_Work instructions_
Set down the records again. Every word and mark must match exactly.

_Source records_
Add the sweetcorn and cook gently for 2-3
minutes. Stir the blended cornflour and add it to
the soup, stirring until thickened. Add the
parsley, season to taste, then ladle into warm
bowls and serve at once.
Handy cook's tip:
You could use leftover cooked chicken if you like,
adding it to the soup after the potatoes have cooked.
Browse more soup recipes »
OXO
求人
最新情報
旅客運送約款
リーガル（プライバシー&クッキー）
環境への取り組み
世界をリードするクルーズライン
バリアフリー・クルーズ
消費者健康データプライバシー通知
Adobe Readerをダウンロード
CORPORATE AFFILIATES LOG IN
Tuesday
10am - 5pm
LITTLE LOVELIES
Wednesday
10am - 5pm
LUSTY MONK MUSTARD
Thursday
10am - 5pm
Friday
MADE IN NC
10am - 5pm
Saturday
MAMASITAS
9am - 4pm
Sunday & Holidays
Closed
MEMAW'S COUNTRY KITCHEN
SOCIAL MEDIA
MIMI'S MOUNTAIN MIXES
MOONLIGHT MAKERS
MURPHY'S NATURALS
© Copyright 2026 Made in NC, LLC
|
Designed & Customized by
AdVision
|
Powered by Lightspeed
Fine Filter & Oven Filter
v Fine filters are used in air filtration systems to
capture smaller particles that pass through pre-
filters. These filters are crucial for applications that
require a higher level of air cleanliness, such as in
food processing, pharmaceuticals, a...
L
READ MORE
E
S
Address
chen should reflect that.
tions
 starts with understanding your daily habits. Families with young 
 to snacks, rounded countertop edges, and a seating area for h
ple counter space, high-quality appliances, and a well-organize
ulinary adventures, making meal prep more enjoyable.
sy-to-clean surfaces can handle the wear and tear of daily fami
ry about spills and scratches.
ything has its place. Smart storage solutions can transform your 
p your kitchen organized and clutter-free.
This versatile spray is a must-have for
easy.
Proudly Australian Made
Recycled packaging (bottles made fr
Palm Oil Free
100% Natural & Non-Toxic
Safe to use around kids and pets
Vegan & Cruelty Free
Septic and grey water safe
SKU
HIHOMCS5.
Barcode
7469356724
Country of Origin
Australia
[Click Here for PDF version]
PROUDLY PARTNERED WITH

_The completed task_
Add the sweetcorn and cook gently for 2-3
minutes. Stir the blended cornflour and add it to
the soup, stirring until thickened. Add the
parsley, season to taste, then ladle into warm
bowls and serve at once.
Handy cook's tip:
You could use leftover cooked chicken if you like,
adding it to the soup after the potatoes have cooked.
Browse more soup recipes »
OXO
求人
最新情報
旅客運送約款
リーガル（プライバシー&クッキー）
環境への取り組み
世界をリードするクルーズライン
バリアフリー・クルーズ
消費者健康データプライバシー通知
Adobe Readerをダウンロード
CORPORATE AFFILIATES LOG IN
Tuesday
10am - 5pm
LITTLE LOVELIES
Wednesday
10am - 5pm
LUSTY MONK MUSTARD
Thursday
10am - 5pm
Friday
MADE IN NC
10am - 5pm
Saturday
MAMASITAS
9am - 4pm
Sunday & Holidays
Closed
MEMAW'S COUNTRY KITCHEN
SOCIAL MEDIA
MIMI'S MOUNTAIN MIXES
MOONLIGHT MAKERS
MURPHY'S NATURALS
© Copyright 2026 Made in NC, LLC
|
Designed & Customized by
AdVision
|
Powered by Lightspeed
Fine Filter & Oven Filter
v Fine filters are used in air filtration systems to
capture smaller particles that pass through pre-
filters. These filters are crucial for applications that
require a higher level of air cleanliness, such as in
food processing, pharmaceuticals, a...
L
READ MORE
E
S
Address
chen should reflect that.
tions
 starts with understanding your daily habits. Families with young 
 to snacks, rounded countertop edges, and a seating area for h
ple counter space, high-quality appliances, and a well-organize
ulinary adventures, making meal prep more enjoyable.
sy-to-clean surfaces can handle the wear and tear of daily fami
ry about spills and scratches.
ything has its place. Smart storage solutions can transform your 
p your kitchen organized and clutter-free.
This versatile spray is a must-have for
easy.
Proudly Australian Made
Recycled packaging (bottles made fr
Palm Oil Free
100% Natural & Non-Toxic
Safe to use around kids and pets
Vegan & Cruelty Free
Septic and grey water safe
SKU
HIHOMCS5.
Barcode
7469356724
Country of Origin
Australia
[Click Here for PDF version]
PROUDLY PARTNERED WITH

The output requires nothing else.